WHAT THE TASK ASKS →
Search each line below for "ginecología", then return the lines where it appears.

THE RECORDS →
== Segment start ==
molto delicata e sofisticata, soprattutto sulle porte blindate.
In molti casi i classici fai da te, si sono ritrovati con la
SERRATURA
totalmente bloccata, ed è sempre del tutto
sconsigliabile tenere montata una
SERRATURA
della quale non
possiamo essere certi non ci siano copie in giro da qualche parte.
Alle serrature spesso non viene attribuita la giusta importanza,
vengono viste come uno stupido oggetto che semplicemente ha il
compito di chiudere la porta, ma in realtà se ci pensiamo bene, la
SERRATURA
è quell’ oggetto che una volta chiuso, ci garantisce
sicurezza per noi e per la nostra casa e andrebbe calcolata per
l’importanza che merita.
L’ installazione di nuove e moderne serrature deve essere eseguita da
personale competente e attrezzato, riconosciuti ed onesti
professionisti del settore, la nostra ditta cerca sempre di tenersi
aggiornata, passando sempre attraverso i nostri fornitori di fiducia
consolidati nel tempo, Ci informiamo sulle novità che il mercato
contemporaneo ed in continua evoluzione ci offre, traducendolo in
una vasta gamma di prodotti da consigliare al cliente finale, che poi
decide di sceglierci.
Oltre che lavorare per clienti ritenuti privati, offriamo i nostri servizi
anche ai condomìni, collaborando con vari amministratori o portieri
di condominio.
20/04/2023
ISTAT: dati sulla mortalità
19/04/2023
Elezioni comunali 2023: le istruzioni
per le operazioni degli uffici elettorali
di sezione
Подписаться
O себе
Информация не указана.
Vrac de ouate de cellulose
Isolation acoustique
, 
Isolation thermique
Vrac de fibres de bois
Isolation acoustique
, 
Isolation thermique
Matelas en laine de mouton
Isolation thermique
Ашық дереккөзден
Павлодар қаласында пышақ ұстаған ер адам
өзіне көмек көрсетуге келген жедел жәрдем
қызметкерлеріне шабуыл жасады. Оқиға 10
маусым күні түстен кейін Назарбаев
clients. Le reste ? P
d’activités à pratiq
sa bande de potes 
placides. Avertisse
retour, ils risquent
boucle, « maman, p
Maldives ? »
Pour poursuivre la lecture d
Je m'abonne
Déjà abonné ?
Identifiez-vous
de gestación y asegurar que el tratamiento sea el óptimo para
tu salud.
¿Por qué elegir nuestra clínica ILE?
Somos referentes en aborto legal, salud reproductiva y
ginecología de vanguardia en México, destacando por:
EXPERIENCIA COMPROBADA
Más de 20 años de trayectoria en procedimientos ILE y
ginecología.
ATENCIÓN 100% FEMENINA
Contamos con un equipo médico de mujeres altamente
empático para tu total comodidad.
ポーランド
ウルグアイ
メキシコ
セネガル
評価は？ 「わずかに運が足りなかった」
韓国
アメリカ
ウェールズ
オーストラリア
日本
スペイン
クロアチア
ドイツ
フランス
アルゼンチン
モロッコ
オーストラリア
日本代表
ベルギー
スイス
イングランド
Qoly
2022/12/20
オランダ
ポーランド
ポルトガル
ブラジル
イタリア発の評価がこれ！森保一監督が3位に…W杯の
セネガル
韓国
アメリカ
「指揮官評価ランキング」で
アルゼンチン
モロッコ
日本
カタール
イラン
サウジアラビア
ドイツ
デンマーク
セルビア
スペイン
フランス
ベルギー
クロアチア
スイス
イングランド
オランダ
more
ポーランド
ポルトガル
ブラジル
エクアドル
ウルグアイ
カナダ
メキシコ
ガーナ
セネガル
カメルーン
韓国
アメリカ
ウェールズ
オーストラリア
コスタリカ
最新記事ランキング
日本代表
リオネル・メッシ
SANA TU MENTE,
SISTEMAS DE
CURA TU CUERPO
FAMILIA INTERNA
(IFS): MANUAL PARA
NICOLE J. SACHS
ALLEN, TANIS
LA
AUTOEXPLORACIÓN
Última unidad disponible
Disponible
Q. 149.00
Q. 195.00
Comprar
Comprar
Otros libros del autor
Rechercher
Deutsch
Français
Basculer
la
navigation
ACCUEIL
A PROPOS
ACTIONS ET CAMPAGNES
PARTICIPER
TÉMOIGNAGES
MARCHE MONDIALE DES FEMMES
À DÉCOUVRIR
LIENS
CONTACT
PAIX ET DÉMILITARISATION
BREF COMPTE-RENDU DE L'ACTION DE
== Segment end ==
SOLVED PROBLEM →
ginecología de vanguardia en México, destacando por:
ginecología.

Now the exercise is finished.